| Outcome | Probability | Yes Bid | Yes Ask | 24h Change | Volume | |
|---|---|---|---|---|---|---|
| 48° or above | 0% | 0¢ | 0¢ | — | $0 | Trade → |
| 51° or above | 0% | 0¢ | 0¢ | — | $0 | Trade → |
| 52° or above | 0% | 0¢ | 0¢ | — | $0 | Trade → |
| 49° or above | 0% | 0¢ | 0¢ | — | $0 | Trade → |
| 53° or above | 0% | 0¢ | 0¢ | — | $0 | Trade → |
| 50° or above | 0% | 0¢ | 0¢ | — | $0 | Trade → |
| 54° or above | 0% | 0¢ | 0¢ | — | $0 | Trade → |
This market asks what the air temperature in New York City will be on March 25, 2026 at 1:00 PM EDT. It matters to traders, event planners, utilities, and weather-sensitive businesses hedging exposure to a specific hourly temperature outcome.

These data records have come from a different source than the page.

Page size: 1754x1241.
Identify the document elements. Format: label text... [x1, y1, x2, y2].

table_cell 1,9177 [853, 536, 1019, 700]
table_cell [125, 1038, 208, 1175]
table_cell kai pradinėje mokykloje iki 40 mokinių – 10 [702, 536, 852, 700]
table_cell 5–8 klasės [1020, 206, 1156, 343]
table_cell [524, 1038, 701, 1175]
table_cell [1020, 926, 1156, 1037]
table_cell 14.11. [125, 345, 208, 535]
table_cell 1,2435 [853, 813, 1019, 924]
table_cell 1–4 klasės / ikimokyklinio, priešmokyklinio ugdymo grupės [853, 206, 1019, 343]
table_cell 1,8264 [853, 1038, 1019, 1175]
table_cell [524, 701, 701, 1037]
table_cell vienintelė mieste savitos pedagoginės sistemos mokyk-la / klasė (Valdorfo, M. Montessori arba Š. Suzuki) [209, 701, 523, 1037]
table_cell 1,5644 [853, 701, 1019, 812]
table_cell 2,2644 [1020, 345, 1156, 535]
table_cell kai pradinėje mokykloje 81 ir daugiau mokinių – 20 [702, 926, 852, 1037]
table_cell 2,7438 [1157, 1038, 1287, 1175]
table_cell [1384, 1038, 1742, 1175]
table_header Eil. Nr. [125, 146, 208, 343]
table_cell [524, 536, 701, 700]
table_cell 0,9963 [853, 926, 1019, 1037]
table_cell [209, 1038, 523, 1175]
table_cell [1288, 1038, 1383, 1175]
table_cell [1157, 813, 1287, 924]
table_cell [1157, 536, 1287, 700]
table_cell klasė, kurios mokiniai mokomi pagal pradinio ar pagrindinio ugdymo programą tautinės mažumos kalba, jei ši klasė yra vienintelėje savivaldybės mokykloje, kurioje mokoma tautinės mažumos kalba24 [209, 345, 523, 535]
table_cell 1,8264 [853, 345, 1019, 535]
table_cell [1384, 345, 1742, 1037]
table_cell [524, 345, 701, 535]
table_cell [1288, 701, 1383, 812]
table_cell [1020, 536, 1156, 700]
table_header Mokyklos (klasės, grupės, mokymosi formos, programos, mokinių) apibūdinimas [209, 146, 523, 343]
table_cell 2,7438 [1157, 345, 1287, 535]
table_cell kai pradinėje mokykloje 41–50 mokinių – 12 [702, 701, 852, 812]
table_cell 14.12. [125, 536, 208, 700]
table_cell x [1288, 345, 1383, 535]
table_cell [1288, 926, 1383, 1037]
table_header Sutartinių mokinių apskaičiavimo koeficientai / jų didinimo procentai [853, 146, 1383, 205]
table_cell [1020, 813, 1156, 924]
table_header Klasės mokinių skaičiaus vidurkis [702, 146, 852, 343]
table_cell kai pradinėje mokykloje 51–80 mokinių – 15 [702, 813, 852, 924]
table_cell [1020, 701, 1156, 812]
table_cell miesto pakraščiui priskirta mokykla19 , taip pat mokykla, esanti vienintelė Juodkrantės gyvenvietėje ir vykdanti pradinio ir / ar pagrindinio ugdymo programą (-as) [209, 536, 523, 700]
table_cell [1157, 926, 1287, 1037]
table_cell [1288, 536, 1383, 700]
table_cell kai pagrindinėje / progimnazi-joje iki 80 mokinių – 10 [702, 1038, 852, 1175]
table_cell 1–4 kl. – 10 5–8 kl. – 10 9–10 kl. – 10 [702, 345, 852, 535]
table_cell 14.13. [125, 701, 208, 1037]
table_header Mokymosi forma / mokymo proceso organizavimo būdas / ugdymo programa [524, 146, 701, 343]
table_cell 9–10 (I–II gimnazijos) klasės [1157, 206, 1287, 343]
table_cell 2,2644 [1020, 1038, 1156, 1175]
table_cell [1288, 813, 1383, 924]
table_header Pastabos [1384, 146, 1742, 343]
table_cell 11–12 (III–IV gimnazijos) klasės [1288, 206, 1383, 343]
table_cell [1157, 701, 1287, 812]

Late March in the New York City area is a transitional period with large day-to-day variability driven by shifting synoptic patterns, coastal influences, and occasional late-season storms. Seasonal warming trends and the urban heat island can bias local readings relative to nearby rural stations, while individual weather systems (cold fronts, warm sectors, nor'easters) often determine whether a day feels wintry or springlike.
Market odds reflect collective expectations about the event given available forecasts and observations; they update as new model runs and observations arrive. Treat market prices as a summary of belief, not an official meteorological forecast or guarantee of outcome.
Settlement will follow the market's specified settlement rules; consult the event's Settlement Details to see which official observing station and data feed (e.g., an NWS/NOAA station or other designated source) are used, including measurement height and timestamp conventions.
Yes, '1pm EDT' refers to local Eastern Daylight Time in New York City; the event's settlement rules define the exact timestamp and whether the value is the observation at that minute, an hourly average, or a nearest-minute reading—check the event page for the precise convention.
The event's outcome labels and boundaries (e.g., temperature intervals or discrete values) are listed on the market page; those definitions determine which outcome covers a given observed temperature and specify any rounding or inclusive/exclusive endpoints used at settlement.
The market follows the dispute and data-adjustment procedures in its rules: typically the primary data source is used first, with backup sources or an adjudication procedure described on the event page if the primary observation is unavailable or later corrected.
Late March is typically a transitional period where both unseasonably cold and notably mild days are possible; traders should monitor multi-day model trends, sea-surface temperatures along the coast, recent pattern persistence, and forecasts of fronts or coastal cyclones that commonly influence temperatures on that date.